→ **Excerpt provided**
***
Hopkins v. Wiard

72 Cal. 259 | Cal. | 1887

Lead Opinion

Sharpstein, J.

This is an appeal from an order setting aside a sale made by virtue of a judgment and order of sale in an action to foreclose a mortgage executed by the defendant to the plaintiff.

There is nothing in the record which tends in any degree to impeach the fairness of the sale; and it appears that the purchaser paid to the sheriff the sum bid for the premises, and that the sheriff paid it to the plaintiff.

Respondents’ counsel says that the “decree is satisfied of record, its authority is dead, it is not now a lien upon said premises.” This is claimed to result from the sale which has been set aside. The plaintiff was entitled to have the encumbered property sold. The court was authorized to-direct a sale of it. (Code Civ. Proc., sec. 726.)

The judgment contains a direction “that the said lands and premises-be sold as a whole and in one parcel.” The premises were so offered for sale, and sold as whole and in one parcel, although the sheriff was requested by respondents to sell in separate parcels.
***
→ **Stored entries**
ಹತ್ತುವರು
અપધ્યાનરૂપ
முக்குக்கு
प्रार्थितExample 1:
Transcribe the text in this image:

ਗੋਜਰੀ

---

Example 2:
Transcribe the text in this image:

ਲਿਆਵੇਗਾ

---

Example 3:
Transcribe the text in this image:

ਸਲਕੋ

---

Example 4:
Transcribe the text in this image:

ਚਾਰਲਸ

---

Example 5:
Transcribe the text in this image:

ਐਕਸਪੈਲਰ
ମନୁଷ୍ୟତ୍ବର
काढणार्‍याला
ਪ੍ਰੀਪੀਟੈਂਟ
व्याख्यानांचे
***
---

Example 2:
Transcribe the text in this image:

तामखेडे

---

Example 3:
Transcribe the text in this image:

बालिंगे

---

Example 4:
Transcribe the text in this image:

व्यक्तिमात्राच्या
***
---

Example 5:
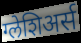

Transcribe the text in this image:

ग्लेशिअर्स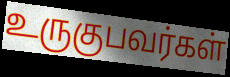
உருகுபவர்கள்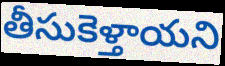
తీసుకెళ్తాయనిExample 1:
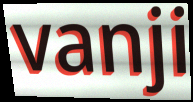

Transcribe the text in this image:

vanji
***
→ **Goal A**
In the Hopkins v. Wiard opinion, what did the respondents ask the sheriff to do when the premises were offered for sale?
→ **Goal B**
Proceed with the Hopkins v. Wiard opinion, picking up right after its last sentence.
The stored entries are not needed for anything here.

→ **Final answer A**
They asked the sheriff to sell the premises in separate parcels.

→ **Final answer B**
The principal contention of the respondents is, that “the order inadvertently made by the court in the decree, directing that the premises be sold in one parcel, *261was erroneous and void, and no act of the sheriff in selling or otherwise could legalize the same; and although the sheriff may have followed such (supposed) directions, the same, nevertheless, being illegal, because founded on an illegal decree, will be set aside, and in this case was properly set aside upon motion.”

There is nothing in the record to indicate that the court inadvertently decreed “that the premises be sold in one parcel.” It does appear that the decree was shown to the defendant’s attorney, before it was signed by the judge, and that said attorney wrote upon the margin of it, “This decree is satisfactory,” and signed the same as the attorney of E. Wiard, defendant. It further appears that the decree was so submitted to defendant’s counsel by direction of the judge. If the defendant’s attorney did not carefully examine the several clauses of the decree before indorsing on it his satisfaction, the fault was his own, as it appears from his own affidavit that he was given an opportunity to examine it, and was told that the judge desired he should.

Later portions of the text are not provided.